Les putains aussi faisaient pitié, mais dans un autre genre. Certaines étaient de vraies teignes, des louves acides et dangereuses qui n’hésitaient pas à détrousser les clients ou à éborgner à coups d’ongles un mauvais payeur ; elles insultaient copieusement les mâles qui refusaient leurs avances, les traitaient de pédés, de lopettes, d’impuissants. La plupart venaient d’Afrique, mais il y avait aussi quelques Roumaines et même une ou deux Espagnoles, dont celle qui était assise sous un porche à l’entrée de la rue, Maria, un peu la concierge de notre palais. Maria avait la quarantaine, plutôt ronde, assez souriante, pas très jolie mais sympathique ; elle était assise là devant sa porte tous les après-midi et tous les soirs ; elle écartait les jambes et nous montrait son string en nous appelant ses petits chéris quand on passait devant elle : je répondais toujours poliment bonjour Maria en matant vite fait son con, ça ne faisait de mal à personne, c’étaient des relations de bon voisinage. Je n’ai jamais osé monter avec elle — à cause de la différence d’âge, d’abord, qui m’intimidait, et du souvenir de Zahra la petite pute de Tanger qui m’attristait. La plupart des clients réguliers étaient des immigrés, des étrangers fauchés qui marchandaient le prix de la passe, ce qui faisait hurler Maria : elle crachait par terre en gueulant comme un veau mais va donc voir les négresses, à ce prix-là ! Dans le cul aussi, c’était la crise, faut croire. Maria vivait avec un type qui était camionneur, ou marin, je ne sais plus — en tout cas il n’était pas là souvent.

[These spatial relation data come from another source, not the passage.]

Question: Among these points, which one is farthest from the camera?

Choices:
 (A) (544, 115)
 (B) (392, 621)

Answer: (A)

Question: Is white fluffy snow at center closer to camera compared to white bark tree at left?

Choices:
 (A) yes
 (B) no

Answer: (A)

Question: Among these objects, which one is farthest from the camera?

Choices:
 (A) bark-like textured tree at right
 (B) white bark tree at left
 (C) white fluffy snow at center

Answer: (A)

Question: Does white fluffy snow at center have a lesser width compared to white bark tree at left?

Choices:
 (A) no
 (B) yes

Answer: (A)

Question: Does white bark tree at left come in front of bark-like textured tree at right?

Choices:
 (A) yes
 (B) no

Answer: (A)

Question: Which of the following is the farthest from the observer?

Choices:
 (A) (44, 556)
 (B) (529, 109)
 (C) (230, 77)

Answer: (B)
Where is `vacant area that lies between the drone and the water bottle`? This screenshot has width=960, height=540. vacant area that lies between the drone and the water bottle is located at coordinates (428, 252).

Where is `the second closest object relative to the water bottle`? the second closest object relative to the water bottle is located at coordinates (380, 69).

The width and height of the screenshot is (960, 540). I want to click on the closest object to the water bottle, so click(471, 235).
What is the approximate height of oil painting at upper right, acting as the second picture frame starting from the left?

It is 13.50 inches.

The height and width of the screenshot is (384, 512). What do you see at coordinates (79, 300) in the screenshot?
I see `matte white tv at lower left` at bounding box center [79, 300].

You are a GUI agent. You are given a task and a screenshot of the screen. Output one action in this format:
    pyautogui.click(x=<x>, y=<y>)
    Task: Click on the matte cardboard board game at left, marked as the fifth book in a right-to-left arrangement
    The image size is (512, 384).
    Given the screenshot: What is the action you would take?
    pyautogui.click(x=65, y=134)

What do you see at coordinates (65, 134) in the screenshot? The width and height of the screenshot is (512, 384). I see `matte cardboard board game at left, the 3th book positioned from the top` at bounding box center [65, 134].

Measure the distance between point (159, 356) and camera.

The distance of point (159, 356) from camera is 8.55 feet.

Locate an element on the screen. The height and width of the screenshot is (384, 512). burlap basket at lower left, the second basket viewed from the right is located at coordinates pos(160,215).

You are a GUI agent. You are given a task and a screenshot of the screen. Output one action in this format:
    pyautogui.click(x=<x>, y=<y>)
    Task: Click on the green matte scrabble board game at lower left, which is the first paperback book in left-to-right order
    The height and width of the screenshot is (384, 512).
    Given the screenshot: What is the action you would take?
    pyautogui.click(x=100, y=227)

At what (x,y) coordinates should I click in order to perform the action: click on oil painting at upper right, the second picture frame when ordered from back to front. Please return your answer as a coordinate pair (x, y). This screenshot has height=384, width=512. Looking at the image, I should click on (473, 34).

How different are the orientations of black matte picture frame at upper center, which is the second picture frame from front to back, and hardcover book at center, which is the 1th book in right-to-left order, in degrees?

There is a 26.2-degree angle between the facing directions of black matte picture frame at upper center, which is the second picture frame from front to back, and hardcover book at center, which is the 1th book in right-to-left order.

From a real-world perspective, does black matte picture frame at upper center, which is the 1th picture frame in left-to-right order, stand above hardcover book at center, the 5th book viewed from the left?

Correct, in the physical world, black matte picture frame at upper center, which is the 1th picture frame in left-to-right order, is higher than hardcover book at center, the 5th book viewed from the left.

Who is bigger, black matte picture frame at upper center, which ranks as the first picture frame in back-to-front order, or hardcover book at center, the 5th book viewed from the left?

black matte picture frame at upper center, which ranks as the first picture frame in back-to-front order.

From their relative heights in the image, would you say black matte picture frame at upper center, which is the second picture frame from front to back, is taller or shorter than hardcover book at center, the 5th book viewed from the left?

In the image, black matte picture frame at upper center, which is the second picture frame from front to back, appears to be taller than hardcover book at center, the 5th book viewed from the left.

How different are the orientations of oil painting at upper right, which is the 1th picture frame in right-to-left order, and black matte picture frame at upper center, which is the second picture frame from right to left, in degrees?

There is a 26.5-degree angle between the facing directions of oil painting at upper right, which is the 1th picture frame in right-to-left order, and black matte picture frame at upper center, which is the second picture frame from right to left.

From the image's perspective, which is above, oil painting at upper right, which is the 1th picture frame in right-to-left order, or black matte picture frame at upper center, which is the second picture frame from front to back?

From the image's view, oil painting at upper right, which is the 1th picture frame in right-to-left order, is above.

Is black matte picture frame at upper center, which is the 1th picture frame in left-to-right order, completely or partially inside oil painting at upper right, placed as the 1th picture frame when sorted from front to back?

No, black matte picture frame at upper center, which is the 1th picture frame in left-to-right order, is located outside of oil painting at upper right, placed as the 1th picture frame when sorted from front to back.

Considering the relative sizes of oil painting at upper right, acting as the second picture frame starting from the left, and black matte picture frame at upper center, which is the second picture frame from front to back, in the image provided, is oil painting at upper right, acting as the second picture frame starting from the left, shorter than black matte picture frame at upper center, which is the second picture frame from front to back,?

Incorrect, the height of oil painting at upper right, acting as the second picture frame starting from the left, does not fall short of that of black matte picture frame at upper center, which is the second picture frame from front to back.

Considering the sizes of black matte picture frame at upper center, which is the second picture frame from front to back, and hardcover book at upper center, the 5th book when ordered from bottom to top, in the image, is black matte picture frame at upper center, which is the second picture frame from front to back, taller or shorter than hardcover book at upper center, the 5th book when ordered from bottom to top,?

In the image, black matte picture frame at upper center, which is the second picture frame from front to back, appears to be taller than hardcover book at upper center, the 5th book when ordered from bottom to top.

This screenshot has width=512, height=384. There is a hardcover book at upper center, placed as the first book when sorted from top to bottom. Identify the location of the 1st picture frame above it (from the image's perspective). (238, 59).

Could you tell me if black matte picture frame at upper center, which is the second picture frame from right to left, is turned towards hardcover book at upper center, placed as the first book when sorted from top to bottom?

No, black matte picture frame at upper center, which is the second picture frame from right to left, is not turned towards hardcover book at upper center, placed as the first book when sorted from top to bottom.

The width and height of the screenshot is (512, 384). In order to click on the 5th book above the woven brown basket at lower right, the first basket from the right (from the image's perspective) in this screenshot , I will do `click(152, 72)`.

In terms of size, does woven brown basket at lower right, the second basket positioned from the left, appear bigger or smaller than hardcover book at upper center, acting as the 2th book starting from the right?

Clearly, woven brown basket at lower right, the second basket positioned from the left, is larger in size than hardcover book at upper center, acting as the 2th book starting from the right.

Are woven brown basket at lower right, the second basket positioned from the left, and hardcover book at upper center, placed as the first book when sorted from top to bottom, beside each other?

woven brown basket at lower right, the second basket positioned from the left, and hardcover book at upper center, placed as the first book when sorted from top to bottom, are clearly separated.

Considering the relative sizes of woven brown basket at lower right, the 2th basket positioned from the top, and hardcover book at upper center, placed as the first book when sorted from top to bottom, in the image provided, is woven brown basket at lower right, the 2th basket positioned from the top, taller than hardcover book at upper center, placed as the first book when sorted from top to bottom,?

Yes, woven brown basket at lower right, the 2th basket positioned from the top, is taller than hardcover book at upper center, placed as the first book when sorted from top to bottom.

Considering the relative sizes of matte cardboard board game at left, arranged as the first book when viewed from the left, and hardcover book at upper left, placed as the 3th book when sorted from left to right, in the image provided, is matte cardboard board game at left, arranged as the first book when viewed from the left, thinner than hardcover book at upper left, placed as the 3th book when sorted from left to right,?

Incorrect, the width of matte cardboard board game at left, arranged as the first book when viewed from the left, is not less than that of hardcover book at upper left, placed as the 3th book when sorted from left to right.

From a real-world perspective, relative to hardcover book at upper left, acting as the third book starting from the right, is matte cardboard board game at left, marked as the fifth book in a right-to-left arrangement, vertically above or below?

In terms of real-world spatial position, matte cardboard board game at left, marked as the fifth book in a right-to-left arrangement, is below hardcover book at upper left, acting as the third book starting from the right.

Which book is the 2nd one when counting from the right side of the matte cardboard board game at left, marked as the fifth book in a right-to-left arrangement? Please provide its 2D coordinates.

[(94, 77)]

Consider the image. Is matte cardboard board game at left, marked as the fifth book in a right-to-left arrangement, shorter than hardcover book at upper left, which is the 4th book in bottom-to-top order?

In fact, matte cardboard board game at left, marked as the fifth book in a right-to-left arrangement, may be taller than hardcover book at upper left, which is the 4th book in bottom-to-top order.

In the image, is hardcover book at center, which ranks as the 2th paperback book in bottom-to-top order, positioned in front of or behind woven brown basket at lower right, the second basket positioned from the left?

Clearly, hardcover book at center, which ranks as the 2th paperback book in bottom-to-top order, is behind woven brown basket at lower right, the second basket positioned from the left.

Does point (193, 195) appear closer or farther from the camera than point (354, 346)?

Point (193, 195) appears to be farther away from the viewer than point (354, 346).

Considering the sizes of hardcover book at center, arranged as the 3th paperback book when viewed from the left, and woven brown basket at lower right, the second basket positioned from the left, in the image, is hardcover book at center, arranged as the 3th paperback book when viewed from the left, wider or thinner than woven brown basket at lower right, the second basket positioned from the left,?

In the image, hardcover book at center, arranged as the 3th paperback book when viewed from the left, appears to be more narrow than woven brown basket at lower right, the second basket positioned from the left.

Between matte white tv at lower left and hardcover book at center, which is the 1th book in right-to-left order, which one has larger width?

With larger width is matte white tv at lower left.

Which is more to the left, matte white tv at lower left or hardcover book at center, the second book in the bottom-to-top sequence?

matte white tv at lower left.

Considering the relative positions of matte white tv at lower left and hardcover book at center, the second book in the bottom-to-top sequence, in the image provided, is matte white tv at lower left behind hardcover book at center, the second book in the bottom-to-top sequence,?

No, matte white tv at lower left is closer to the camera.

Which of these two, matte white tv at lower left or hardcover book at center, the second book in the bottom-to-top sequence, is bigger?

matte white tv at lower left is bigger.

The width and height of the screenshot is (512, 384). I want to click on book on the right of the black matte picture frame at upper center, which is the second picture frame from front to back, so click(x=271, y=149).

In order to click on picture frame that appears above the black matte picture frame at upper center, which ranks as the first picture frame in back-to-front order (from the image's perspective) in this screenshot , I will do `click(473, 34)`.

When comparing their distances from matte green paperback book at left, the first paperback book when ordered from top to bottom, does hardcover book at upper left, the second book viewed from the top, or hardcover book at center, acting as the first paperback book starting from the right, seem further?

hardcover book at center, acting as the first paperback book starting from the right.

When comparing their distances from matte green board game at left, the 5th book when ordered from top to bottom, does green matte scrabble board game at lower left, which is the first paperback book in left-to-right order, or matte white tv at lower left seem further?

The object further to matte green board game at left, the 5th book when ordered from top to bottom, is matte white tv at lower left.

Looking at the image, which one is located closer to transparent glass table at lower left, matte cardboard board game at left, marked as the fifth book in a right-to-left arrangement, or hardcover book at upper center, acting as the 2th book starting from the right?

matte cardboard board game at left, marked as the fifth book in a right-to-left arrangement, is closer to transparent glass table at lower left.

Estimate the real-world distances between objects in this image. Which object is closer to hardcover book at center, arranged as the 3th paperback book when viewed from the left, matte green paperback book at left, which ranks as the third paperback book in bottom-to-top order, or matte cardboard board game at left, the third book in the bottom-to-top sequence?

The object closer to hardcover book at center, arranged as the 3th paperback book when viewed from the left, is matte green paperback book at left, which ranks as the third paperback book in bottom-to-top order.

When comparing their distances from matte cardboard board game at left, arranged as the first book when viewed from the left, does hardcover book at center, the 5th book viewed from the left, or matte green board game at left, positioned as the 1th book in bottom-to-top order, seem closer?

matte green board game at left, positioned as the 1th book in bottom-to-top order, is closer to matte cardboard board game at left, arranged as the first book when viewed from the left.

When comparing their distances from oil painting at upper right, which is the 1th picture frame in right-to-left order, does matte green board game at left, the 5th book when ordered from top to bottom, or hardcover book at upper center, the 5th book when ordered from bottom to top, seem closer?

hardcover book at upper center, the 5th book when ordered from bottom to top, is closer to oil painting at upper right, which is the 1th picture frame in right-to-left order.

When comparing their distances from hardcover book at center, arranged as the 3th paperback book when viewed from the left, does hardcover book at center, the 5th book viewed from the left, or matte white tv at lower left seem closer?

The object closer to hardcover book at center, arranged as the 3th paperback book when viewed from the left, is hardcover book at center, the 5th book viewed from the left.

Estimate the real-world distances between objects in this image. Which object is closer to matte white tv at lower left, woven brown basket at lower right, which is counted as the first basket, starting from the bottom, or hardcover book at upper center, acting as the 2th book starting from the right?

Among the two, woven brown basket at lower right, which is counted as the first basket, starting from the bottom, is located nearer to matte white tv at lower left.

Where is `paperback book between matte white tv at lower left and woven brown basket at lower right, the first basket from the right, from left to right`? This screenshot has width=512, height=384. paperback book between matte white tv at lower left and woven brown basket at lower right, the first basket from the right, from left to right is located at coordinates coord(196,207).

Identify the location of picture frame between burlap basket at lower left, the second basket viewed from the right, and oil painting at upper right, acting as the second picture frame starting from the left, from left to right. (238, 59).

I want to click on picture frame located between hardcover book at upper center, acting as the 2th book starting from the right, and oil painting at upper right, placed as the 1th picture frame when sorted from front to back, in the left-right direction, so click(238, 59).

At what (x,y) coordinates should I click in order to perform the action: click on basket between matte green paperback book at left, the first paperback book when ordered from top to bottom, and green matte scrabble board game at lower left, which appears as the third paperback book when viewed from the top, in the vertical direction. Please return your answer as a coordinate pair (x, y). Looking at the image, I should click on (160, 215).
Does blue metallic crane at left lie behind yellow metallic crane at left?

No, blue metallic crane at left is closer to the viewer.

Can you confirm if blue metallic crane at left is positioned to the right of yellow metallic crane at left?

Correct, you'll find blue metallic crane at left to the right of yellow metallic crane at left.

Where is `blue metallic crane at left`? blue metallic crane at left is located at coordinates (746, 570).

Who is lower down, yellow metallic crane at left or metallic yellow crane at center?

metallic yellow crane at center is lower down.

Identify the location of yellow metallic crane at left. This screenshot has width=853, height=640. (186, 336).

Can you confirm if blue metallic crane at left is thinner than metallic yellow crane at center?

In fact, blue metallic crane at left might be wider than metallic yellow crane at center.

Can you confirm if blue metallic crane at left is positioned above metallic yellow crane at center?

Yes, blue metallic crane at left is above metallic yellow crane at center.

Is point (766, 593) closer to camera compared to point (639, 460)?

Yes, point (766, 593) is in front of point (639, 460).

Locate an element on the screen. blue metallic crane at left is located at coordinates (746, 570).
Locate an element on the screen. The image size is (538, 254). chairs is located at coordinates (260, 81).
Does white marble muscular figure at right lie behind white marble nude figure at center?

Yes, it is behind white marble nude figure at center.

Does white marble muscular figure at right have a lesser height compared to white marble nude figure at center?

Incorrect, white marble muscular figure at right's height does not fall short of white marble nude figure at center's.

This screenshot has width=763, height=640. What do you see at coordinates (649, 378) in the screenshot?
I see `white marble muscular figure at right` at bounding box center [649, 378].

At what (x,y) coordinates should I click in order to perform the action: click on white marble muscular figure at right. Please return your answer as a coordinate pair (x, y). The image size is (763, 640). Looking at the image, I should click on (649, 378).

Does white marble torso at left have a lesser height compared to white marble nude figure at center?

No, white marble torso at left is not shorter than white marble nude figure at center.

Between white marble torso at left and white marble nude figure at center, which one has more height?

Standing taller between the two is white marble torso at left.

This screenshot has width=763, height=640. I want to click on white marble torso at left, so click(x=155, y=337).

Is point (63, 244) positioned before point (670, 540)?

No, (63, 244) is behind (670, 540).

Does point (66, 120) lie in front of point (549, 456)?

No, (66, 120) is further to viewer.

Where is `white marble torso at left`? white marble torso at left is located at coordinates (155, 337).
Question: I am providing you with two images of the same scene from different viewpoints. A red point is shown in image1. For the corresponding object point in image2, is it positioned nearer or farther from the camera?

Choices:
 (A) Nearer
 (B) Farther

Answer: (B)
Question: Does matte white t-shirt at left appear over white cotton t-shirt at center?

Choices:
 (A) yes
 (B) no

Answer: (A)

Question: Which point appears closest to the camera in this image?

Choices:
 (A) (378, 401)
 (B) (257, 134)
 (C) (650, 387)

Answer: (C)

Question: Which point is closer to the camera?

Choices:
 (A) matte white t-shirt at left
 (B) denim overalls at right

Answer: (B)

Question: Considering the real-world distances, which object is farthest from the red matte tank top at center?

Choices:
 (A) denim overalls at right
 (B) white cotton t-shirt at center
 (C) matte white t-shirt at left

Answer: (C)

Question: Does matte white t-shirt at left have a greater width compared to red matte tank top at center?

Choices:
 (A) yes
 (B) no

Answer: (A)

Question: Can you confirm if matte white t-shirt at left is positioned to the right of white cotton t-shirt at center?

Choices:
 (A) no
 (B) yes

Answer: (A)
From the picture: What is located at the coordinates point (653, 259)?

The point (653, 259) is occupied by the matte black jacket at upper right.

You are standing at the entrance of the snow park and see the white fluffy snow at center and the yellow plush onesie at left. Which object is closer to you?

Les Africaines avaient des macs, des mafieux à qui elles avaient vendu leur corps dès leur pays d’origine, pour le prix du passage en Europe : j’ignore combien de temps elles devaient se faire mettre par les pauvres et les touristes avant de retrouver leur liberté — si elles la retrouvaient un jour.
Il y avait aussi un réparateur de vélos, un entrepôt de volailler, des frigos clandestins pour les Pakis vendeurs de bières, des entrepôts de roses pour les Pakis vendeurs de roses, des familles de Marocains pauvres, des familles de Bengalis pauvres, de vieilles dames espagnoles (qui connaissaient le quartier depuis avant-guerre et expliquaient qu’à part la nationalité des putains et des voleurs peu de choses avaient changé) et de jeunes clandestins comme nous, pour la plupart marocains, certains mineurs, des gosses qui traînaient dans l’attente d’un mauvais coup pour se désennuyer autant que pour se faire un peu de blé : dépouiller les touristes, leur vendre du faux hasch ou tirer un vélo.